0:27:40 > 0:27:47- That's a good job, anyway. - What?- Good job Mrs Mainwaring makes him sleep in the air-raid shelter.

0:27:47 > 0:27:53- Made it easier for you to change the boots.- Nearly took me head off!

0:27:53 > 0:27:58- Did you change the boots, Uncle? - Keep your voice down.- Did you?- Yes.

0:27:58 > 0:28:01Morning, men.

0:28:02 > 0:28:08- Fall them in, Sergeant. I'm going to get the map.- Right, sir.

0:28:11 > 0:28:13Fall in, please!

0:28:13 > 0:28:17- KNOCKING - Come in.

0:28:19 > 0:28:27- Good morning, Mr Mainwaring.- Morning. - I've brought those boots you left for repair last week.- Thank you.

0:28:27 > 0:28:36- I thought you said I'd have to wait a month.- I found a bit of leather. YOU sent me all those customers.

0:28:36 > 0:28:39Really?

0:28:39 > 0:28:44I think I'll change into these.
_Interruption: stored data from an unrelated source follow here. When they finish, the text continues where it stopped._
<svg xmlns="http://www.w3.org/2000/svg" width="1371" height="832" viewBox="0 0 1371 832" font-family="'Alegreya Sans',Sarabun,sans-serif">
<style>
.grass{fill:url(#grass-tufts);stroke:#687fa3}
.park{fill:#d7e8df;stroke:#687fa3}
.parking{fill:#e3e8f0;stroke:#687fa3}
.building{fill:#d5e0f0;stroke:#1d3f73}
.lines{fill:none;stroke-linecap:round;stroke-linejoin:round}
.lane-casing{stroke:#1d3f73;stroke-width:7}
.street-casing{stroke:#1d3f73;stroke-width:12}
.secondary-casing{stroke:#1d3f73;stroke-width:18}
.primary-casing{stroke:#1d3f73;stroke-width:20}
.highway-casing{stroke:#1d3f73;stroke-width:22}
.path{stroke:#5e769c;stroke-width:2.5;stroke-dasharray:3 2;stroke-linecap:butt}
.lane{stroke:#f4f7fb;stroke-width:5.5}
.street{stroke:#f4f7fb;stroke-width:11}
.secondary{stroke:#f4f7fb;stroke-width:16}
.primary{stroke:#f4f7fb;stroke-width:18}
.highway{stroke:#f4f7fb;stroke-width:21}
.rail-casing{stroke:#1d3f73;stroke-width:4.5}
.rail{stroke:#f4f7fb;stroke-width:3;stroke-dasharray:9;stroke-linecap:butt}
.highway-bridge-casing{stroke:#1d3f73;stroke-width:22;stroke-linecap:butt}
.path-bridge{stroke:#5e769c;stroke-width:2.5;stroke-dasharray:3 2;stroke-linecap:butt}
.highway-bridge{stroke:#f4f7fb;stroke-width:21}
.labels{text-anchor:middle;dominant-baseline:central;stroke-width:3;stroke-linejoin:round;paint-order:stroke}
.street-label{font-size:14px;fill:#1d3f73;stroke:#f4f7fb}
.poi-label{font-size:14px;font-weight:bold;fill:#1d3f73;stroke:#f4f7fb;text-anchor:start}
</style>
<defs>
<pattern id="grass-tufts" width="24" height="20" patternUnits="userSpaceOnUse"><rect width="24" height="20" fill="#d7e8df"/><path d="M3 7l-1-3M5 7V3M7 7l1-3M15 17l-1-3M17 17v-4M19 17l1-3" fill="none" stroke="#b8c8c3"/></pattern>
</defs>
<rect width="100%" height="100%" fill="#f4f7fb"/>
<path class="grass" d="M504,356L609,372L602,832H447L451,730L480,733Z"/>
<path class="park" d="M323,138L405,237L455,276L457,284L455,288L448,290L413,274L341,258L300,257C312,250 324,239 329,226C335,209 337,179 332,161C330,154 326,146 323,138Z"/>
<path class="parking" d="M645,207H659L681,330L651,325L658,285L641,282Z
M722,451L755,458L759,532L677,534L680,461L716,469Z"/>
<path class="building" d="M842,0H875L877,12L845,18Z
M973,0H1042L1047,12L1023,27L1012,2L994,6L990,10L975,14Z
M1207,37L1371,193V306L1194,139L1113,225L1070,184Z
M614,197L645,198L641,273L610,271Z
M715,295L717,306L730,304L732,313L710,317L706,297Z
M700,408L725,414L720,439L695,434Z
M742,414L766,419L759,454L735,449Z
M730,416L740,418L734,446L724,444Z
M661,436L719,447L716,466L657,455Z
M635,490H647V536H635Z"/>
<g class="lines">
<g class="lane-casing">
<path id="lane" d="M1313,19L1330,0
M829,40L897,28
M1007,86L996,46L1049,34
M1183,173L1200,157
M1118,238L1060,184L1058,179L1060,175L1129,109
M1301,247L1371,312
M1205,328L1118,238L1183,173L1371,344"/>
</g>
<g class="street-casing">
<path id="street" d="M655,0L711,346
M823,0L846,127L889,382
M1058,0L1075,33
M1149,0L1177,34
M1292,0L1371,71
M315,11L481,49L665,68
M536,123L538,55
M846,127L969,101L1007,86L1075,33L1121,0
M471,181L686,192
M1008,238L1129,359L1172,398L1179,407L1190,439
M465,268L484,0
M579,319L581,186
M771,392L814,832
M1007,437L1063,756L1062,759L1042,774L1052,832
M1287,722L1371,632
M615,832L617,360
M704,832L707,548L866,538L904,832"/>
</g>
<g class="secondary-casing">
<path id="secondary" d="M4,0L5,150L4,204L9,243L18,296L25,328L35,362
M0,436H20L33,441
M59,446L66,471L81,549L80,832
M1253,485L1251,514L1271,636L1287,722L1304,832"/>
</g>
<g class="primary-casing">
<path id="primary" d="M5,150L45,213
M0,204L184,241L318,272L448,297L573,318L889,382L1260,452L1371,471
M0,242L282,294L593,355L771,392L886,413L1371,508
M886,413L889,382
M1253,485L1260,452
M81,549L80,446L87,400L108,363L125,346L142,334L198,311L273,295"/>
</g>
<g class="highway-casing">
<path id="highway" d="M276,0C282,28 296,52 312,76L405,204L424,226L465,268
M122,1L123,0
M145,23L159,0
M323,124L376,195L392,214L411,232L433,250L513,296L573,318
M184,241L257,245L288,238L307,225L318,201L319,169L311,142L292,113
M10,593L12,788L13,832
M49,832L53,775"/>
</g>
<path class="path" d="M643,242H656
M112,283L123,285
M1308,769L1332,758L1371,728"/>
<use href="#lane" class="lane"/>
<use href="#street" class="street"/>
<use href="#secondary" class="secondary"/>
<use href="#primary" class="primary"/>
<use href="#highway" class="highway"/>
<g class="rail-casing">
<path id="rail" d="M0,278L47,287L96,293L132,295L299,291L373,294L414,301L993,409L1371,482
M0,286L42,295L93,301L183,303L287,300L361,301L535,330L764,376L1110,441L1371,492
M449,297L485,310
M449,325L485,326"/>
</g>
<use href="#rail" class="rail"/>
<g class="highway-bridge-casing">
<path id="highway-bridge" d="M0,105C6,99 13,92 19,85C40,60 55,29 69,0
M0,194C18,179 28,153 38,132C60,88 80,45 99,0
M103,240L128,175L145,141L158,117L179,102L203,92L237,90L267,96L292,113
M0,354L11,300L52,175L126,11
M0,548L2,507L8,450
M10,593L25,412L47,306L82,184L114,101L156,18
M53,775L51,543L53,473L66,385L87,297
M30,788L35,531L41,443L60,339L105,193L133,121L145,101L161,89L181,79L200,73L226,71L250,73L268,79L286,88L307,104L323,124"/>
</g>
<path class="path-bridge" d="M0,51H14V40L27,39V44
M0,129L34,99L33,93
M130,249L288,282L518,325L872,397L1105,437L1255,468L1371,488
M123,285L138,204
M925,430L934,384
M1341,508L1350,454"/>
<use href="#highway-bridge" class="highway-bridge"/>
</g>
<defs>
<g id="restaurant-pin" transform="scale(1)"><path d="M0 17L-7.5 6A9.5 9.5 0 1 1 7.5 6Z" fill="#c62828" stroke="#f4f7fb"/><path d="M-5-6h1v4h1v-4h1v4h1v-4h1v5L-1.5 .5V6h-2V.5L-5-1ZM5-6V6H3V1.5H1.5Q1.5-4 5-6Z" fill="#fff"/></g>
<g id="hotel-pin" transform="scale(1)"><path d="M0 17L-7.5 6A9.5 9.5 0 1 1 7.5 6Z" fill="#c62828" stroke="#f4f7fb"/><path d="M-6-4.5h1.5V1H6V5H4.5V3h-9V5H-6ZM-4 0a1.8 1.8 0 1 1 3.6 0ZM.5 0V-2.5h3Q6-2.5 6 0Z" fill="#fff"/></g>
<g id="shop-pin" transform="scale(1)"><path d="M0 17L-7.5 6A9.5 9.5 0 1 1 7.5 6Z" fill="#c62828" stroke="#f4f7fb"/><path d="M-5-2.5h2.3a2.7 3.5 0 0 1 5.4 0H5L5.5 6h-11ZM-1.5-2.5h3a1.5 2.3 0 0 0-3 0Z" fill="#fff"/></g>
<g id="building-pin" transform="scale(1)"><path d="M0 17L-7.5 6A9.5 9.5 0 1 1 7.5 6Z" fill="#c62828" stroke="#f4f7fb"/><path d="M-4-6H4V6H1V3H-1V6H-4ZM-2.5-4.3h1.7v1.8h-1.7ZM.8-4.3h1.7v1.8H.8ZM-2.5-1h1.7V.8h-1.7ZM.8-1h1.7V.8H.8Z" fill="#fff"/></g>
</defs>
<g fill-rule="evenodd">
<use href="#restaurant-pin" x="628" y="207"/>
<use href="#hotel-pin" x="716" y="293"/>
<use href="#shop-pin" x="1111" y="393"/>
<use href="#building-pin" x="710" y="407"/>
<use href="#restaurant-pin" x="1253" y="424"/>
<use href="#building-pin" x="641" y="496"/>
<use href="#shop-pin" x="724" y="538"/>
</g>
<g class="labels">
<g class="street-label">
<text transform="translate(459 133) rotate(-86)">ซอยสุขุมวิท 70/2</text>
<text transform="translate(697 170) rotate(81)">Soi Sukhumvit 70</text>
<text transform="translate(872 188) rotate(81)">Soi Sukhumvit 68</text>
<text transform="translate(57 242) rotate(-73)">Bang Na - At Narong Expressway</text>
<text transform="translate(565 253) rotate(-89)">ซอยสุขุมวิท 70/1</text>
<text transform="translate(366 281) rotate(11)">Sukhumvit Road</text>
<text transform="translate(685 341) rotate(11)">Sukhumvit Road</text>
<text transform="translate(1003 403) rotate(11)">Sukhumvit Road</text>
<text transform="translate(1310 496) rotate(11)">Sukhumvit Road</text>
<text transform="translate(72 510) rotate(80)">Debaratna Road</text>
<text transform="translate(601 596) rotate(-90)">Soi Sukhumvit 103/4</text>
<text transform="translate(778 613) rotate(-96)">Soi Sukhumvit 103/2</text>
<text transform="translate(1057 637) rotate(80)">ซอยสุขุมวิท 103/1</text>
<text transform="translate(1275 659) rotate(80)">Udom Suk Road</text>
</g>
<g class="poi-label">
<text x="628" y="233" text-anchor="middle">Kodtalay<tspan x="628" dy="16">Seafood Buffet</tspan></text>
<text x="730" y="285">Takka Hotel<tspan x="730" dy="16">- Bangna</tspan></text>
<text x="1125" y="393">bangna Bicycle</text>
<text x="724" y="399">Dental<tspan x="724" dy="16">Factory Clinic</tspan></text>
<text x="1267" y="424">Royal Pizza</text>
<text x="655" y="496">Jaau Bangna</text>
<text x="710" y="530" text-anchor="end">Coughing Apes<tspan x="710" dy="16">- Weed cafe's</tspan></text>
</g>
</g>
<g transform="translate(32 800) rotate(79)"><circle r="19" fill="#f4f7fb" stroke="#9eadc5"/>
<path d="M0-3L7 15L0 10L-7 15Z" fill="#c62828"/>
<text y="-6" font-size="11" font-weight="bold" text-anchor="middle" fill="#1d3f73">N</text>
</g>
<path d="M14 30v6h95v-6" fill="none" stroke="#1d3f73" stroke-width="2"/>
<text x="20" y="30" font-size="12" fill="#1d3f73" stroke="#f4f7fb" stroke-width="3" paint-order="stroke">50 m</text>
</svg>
These are pinching me a bit.

0:28:44 > 0:28:48- I'll put them on your account.- Right.

0:28:48 > 0:28:55- I give him half a mile before he has to pack it up. - I'll give him a mile.

0:28:55 > 0:29:00- No, he'll never do a mile. - He will.- Ten bob?- You're on!
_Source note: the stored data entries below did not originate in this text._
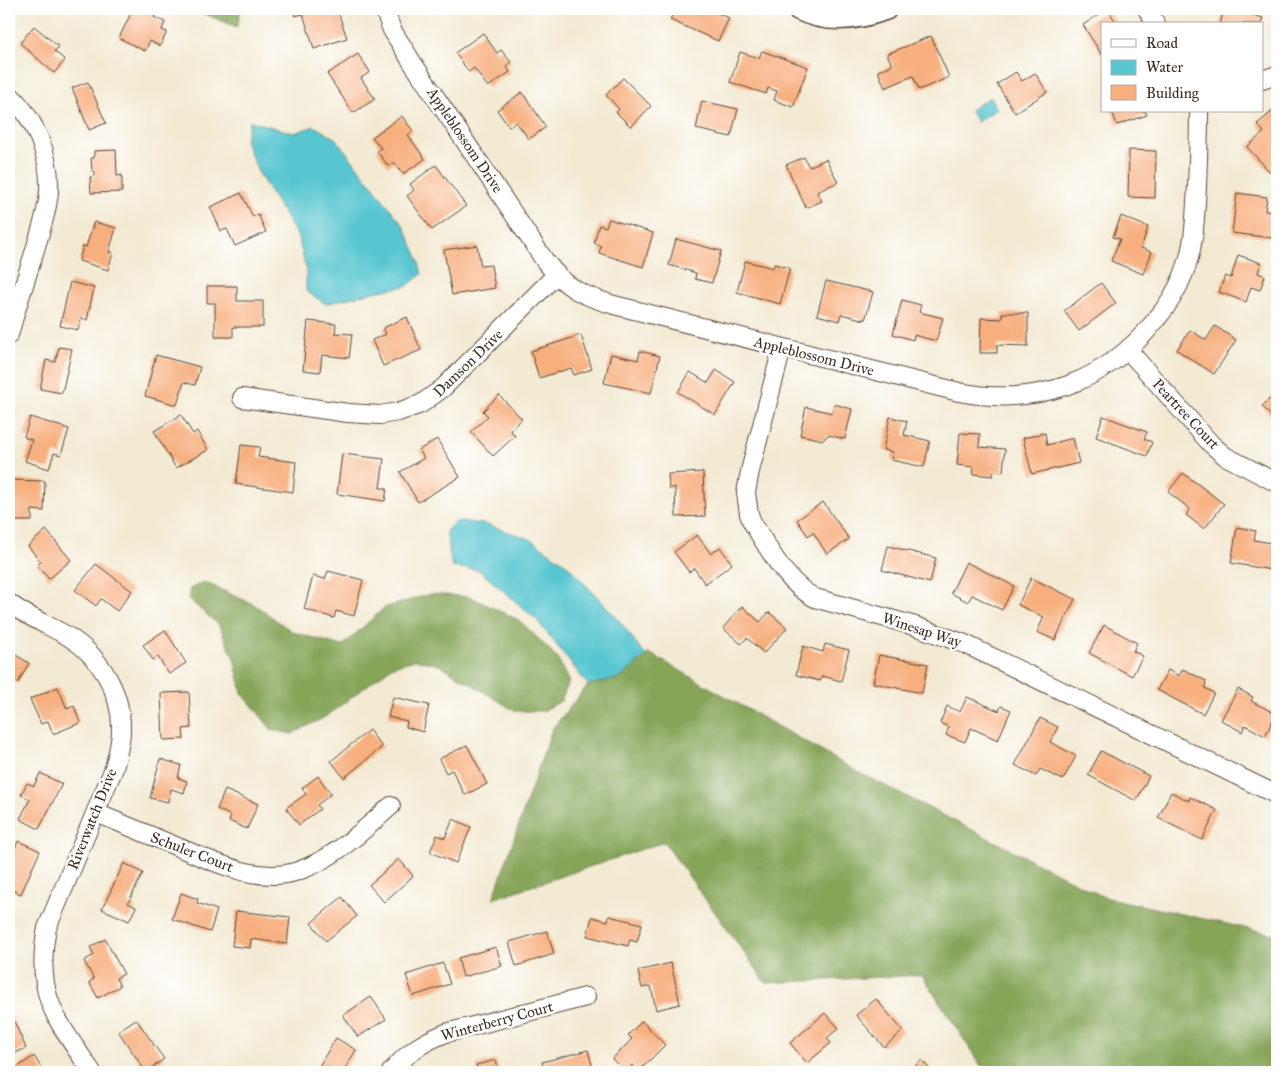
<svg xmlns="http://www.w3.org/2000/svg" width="1286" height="1081" font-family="'IM FELL Great Primer',serif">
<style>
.forest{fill:#86a559;stroke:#60683c}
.water{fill:#59c6d0;stroke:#4a7877}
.building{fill:#f7af7e}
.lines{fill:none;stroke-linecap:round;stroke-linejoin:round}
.minor-casing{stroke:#574739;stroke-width:20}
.tertiary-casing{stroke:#574739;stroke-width:24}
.minor{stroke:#fff;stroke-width:18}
.tertiary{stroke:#fff;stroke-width:21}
.labels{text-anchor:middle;stroke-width:5;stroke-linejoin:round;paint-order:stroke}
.street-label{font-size:15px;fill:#3b2a1e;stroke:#fff}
</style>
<rect width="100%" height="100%" fill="#fff"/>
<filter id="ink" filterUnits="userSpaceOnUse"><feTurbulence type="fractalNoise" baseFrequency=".02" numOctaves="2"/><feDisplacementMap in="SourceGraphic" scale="10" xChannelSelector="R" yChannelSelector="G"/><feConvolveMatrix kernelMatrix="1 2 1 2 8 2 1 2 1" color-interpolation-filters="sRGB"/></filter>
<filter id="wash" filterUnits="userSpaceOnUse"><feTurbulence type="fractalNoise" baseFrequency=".0096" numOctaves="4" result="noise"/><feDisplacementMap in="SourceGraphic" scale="20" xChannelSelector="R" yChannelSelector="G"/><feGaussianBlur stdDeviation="1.12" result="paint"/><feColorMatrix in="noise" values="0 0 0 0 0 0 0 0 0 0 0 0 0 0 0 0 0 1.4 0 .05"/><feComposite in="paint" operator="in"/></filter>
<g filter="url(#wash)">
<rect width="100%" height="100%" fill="#f3ead3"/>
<path class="forest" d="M192 9H241L237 27Z
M204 582 255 605 293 632 342 646 384 608 430 594 470 597 519 620 557 657 569 682 561 701 543 711H515L440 665 415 660 393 666 327 716 292 734 272 730 242 693 234 658 218 624 188 599 190 589Z
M649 653 858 772 1104 897 1277 935V1072H985L922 975 766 983 664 842 493 899 552 729 588 685 620 678Z"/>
<path class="water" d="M990 97 997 109 977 122 970 110Z
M250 121 294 133 314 126 336 139 403 225 417 255 422 274 407 286 368 293 326 304 306 291V269L298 237 259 174 245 140Z
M457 521 484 524 530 539 565 563 618 619 646 656 620 678 588 685 536 619 479 570 452 567 446 531Z"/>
<g id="blocks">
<path class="building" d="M133 9H158L154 17 165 22 162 30 167 32 160 46 150 41 145 51 119 38Z
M293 9H337L347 38 314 49 303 14 295 16Z
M675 9H708L729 18 718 41 670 20Z
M1108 9 1117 24H1102V55L1083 25Z
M1224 9H1232L1263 18 1261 24H1220Z
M34 26 59 47 54 51 65 60 54 73 20 43Z
M483 33 497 53 501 50 511 62 506 66 510 72 488 87 474 68 469 72 455 53Z
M931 36 949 77 919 90 913 76 885 88 878 71 892 65 887 54Z
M762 51 808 67 793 107 774 100 777 91 768 88 766 94 730 82 740 52 759 58Z
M358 54 370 72 361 78 375 99 353 113 327 74Z
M1016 72 1022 81 1035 73 1047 92 1015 113 997 84Z
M623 78 651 106 631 127 616 112 619 109 606 95Z
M88 82 106 123 89 130 72 88Z
M522 92 546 127 529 139 516 122 509 127 497 110Z
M702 101 738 109 731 137 696 129Z
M1274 110 1277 113V166L1270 172 1247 147 1264 132 1257 124Z
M1112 111H1145L1147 115 1117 125Z
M402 116 413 131 408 135 425 159 403 174 394 162 388 166 377 151 381 148 372 137Z
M116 150 117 176 122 175V192L91 193 90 177 95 176V172L92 171 91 158H94V151Z
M1129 150 1156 151 1155 198 1128 197Z
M804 157 809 167 826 159 838 182 817 192 822 201 806 208 786 165Z
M436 165 466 206 432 230 407 196 414 190 410 184Z
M241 193 253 217 258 214 266 232 235 246 227 229 221 231 210 207Z
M1237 193 1267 197 1265 211 1275 212 1272 238 1232 233Z
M1121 216 1148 227 1141 248 1152 252 1143 274 1111 261 1120 239 1113 237Z
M609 219 653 233 643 267 599 253 601 246 594 243 599 225 606 227Z
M94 222 116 228 109 252 113 253 108 270 79 261 83 246 86 247Z
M676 239 721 251 712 283 695 279 696 273 669 265Z
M477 245 481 266 491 265 495 288 452 295 444 250Z
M1238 255 1261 263 1258 273 1265 276 1260 290 1251 287 1246 302 1219 292 1225 276 1231 278Z
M745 261 773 268 774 264 790 268 780 304 737 292Z
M826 281 873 292 865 320 841 314 839 321 817 315Z
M70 282 94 288 87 320 81 318 78 330 60 326Z
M1101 283 1116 303 1079 331 1064 311Z
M207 286H237V301H263V327H233V337H215V303H207Z
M902 300 921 305 919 312 943 318 936 341 914 335 913 340 893 334Z
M1002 313H1028V346L997 345V353H980L981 318 1002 319Z
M407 317 421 350 383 366 372 340 386 334 383 328Z
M308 321 336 324 335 333 352 334 349 358 322 355 320 372 303 370Z
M1215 326 1236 340 1214 374 1177 350 1190 330 1206 340Z
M581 335 592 369 574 375 571 368 539 378 531 351Z
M59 347 72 349 62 393 40 389 46 360 55 362Z
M640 351 660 356 651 393 604 383 611 354 638 360Z
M156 355 200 367 195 385 184 382 177 405 145 396Z
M716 370 735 382 715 415 678 392 690 372 708 383Z
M1277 392V414L1273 418 1262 406Z
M499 395 522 419 510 430 515 436 493 456 471 432 488 416 483 411Z
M834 404 852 409 845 439 828 435 823 440 800 435 806 407 832 413Z
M181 415 193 434 197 431 208 450 176 468 154 431Z
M1103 416 1147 432 1144 439 1152 442 1147 456 1096 437Z
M30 417 69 429 61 455 54 453 49 469 25 461 32 440 24 437Z
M890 417 907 421 904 435 930 441 924 467 891 460 893 452 883 450Z
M960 433 980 434 979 447 1005 449 1003 472 993 471V476L973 474 974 467 957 465Z
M1045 433 1047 445 1073 438 1079 463 1032 474 1023 438Z
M437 439 460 477 418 502 400 472 424 458 419 450Z
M241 445 260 447 258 457 296 462 293 492 236 484Z
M342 454 384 459 380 488H387L385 501 337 494Z
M703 472 705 516 676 517 675 487 669 489 668 474Z
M1183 473 1224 504 1204 529 1186 515 1190 509 1168 492Z
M9 480 45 481 44 511 32 510V521H9Z
M823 502 849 539 827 554 813 532 808 536 797 520Z
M1237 527 1256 531 1254 540 1277 544V571L1231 563Z
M46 530 71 560 49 579 37 565 41 562 28 546Z
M697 535 711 554 720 547 732 564 705 584 694 568 689 572 674 552Z
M888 546 936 558 930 583 882 570Z
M966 562 1014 586 1002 610 972 595 968 602 951 593Z
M96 564 132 591 117 611 101 599 96 606 75 590Z
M328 571 363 580 354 616 336 611 334 618 304 609 313 576 325 579Z
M1031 578 1075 599 1055 640 1037 632 1044 617 1018 605Z
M742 606 760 622 769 612 787 628 764 653 747 638 741 644 723 628Z
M1104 625 1137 643 1133 651 1143 656 1132 676 1089 653Z
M165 630 186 663 169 674 158 657 153 660 143 645Z
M825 644 849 650 841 681 822 676 820 681 796 675 803 646 823 652Z
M9 651 29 663 18 683 9 678Z
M879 655 928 664 922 693 873 683Z
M1183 669 1206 681 1205 688 1214 693 1203 714 1157 690 1168 670 1179 676Z
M58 687 67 709 74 706 80 723 53 734 48 721 41 724 30 699Z
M1238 689 1253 697 1251 701 1276 714 1265 736 1245 725 1242 732 1221 720Z
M189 692 191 728 183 729 184 739 163 740 161 693Z
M393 697 429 705 423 732 406 727 407 721 388 717Z
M967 697 999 711 1001 706 1011 710 998 740 971 728 965 742 946 735 949 727 940 723 947 706 960 712Z
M1040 718 1058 727 1050 742 1076 756 1063 780 1040 769 1036 776 1015 765Z
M369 730 382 747 344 778 331 761Z
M467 745 487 784 465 795 452 770 446 773 439 759Z
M1101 751 1149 776 1136 801 1088 775Z
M160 759 181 765 178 778 187 781 184 793 171 789 168 802 150 798Z
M40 773 62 784 39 829 20 819 30 799 21 795 27 783 34 786Z
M318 776 331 794 317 805 320 809 299 825 286 808 306 794 302 788Z
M225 790 258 804 247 829 229 821 231 816 217 809Z
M1171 792 1189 801 1190 797 1217 810 1202 840 1158 818Z
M453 819 471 827 456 863 430 852 437 835 445 838Z
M18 841 40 851 21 894 9 889V882L11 877 9 876V863Z
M399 859 413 876 384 902 369 885Z
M124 863 143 873 128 903 136 907 129 921 102 909Z
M181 893 198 899 197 903 217 910 210 932 172 919Z
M342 897 357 916 326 941 311 923Z
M236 911 290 917 287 944 251 939 250 948 232 946Z
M609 916 642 924 637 942 630 940 628 946 587 936 592 917 608 921Z
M547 931 554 954 516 966 509 942Z
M105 939 124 974 116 978 120 986 98 998 89 982 94 979 84 961 94 955 90 947Z
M496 947 502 966 463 977 458 958Z
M443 963 450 984 413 996 406 975Z
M671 963 680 1004 656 1010 651 986 642 988 638 971Z
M371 997 386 1019 358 1037 343 1015Z
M876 999 903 1031 884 1047 856 1015Z
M9 1010 26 1048 9 1056Z
M825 1013 839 1028 827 1038 831 1043 807 1063 790 1043Z
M136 1019 164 1059 146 1072 118 1031Z
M642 1021 665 1045 638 1072 632 1065 625 1072 612 1059 632 1039 628 1035Z
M336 1038 356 1050 343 1072 336 1070 335 1072H318L316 1071Z
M588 1050 594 1072H544L542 1062Z
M34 1056 44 1072H13L12 1071Z
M496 1060 499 1071 519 1066 521 1072H478L476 1065Z
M922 1060 932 1072H908Z"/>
</g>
</g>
<g filter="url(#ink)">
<use href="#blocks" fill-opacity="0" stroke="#574739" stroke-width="1"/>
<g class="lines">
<defs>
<path id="minor" d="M384 9 392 30 412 62 545 261C567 289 581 295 614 305L959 392C1036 407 1105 383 1155 321 1167 307 1177 291 1184 273 1195 246 1195 216 1197 187 1198 162 1199 137 1199 111
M1147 9 1156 24
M1262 80 1277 75
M9 94C34 117 51 156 49 191 48 209 42 226 37 243 28 274 17 304 9 335
M782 348 750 471 746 493 749 514 752 522C769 549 786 583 815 598L915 626 965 644 1277 795
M1128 350 1211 444 1225 456 1277 483
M242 398 348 413 380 415 398 412 421 404 443 388 556 275
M9 603C27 617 49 625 69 637 100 656 122 693 121 730 121 743 117 756 114 768L47 928C34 995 56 1019 92 1072
M96 813C121 823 147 834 173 845 210 860 257 885 298 871 334 859 363 830 391 806
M391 1072C409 1051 421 1043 446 1033L586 997"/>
<path id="tertiary" d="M798 9C826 23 857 20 886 9"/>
</defs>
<use href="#minor" class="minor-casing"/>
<use href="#tertiary" class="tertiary-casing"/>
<use href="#minor" class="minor"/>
<use href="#tertiary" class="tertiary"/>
</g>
</g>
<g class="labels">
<g class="street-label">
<text transform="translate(465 140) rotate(56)" y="5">Appleblossom Drive</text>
<text transform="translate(814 356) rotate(14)" y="5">Appleblossom Drive</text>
<text transform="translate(468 363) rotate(-44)" y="5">Damson Drive</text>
<text transform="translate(1186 414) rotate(47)" y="5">Peartree Court</text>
<text transform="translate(922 630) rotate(18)" y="5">Winesap Way</text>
<text transform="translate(92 819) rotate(-68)" y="5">Riverwatch Drive</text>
<text transform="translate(192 852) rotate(21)" y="5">Schuler Court</text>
<text transform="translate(497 1021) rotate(-15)" y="5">Winterberry Court</text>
</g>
</g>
<rect width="1286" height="1081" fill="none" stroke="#fff" stroke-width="30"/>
<rect x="1101" y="22" width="162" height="90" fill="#ffffff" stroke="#b1aaa5"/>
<rect x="1111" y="39" width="25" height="8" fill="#ffffff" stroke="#b1aaa5"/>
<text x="1146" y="48" font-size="15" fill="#3b2a1e">Road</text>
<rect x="1111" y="60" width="25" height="15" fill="#59c6d0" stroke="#b1aaa5"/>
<text x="1146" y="72" font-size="15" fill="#3b2a1e">Water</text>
<rect x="1111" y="85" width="25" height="15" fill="#f7af7e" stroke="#b1aaa5"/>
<text x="1146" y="98" font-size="15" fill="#3b2a1e">Building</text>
</svg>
0:29:00 > 0:29:03That's better!

0:29:06 > 0:29:10Platoon, attention!

0:29:10 > 0:29:15Now, men, 20 miles is a long march, but if I can do it, so can you.

0:29:15 > 0:29:23- Permission to speak, sir?- Yes.- As long as you keep going, sir, we'll be right behind you.- Excellent!

0:29:23 > 0:29:29- Right! Platoon will move to the left in threes. Left turn! - THUD OF FEET >

0:29:29 > 0:29:37- Let's start off with a merry heart. Corporal Jones.- Sir! - Lead off in single file.

0:29:37 > 0:29:42With a merry heart, quick march!